Applying Singular Value Decomposition (SVD) to CNNs: A Path Toward Lightweight and Efficient Architecture

Main Article Content

Khawla Hussein Ali

Abstract

 This paper aims to investigate whether applying the Singular Value Decomposition (SVD) technique can reduce the workload of Convolutional Neural Networks (CNNs) without compromising image classification results. Usual methods for reducing file size are generally unsuitable for deployment because they are costly to train, not straightforward to use, or require additional resources. We performed a low-rank approximation of the CNN weights using the singular value decomposition (SVD) approach.

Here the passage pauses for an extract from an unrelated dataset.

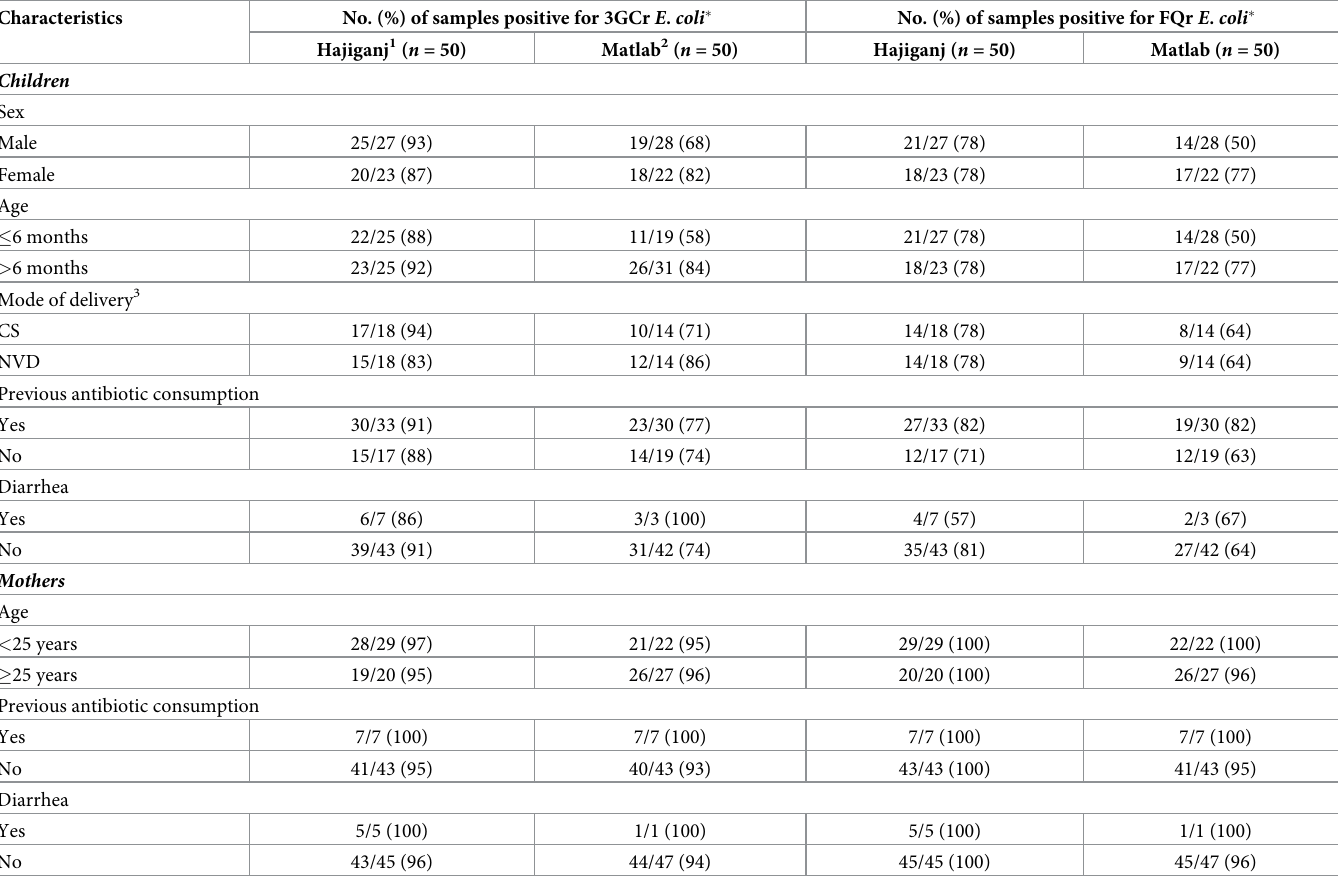
Specifically, the gut microbiome during childhood has a long-lasting effect on overall health in adulthood. Moreover, gut colonization with ARO increases the risk of drug-resistant infec- tions, including urinary tract and bloodstream infections and neonatal meningitis [47–49]. Additionally, gut colonization with ARO represents a gene pool for antimicrobial resistance genes that can be exchanged with other human pathogens in the gut. Table 5. Demographic characteristics of children and mothers colonized with third-generation cephalosporin-resistant (3GCr) or fluoroquinolone-resistant (FQr) E . coli in areas with and without arsenic exposure through drinking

Results for ResNet-50 were obtained from CIFAR-10, and EfficientNet-B0 was assessed using ImageNet. The assessment used metrics including accuracy, precision, recall, and F1-score. Using SVD at a 0.5 compression level, we reduced the network size of ResNet-50 on CIFAR-10 by 41.7% without significantly compromising accuracy (95.4%). With aggressive compression at a ratio of 0.1, the model achieved an 88.9% reduction in parameters, but accuracy decreased to 72.9%. Furthermore, the model increased inference speed slightly (up to 1.0x) and maintained an approximately 89.96 MB size. The uncompressed model was 10.4% accurate before training. Rather than other techniques, SVD offers straightforward yet practical suggestions for enhancing CNN performance on small datasets, without significantly compromising accuracy. These results demonstrate that SVD-based compression is a promising approach for utilizing CNNs in limited-resource systems. It achieves nearly complete accuracy with fewer parameters and has a minimal impact on the speed of CNNs.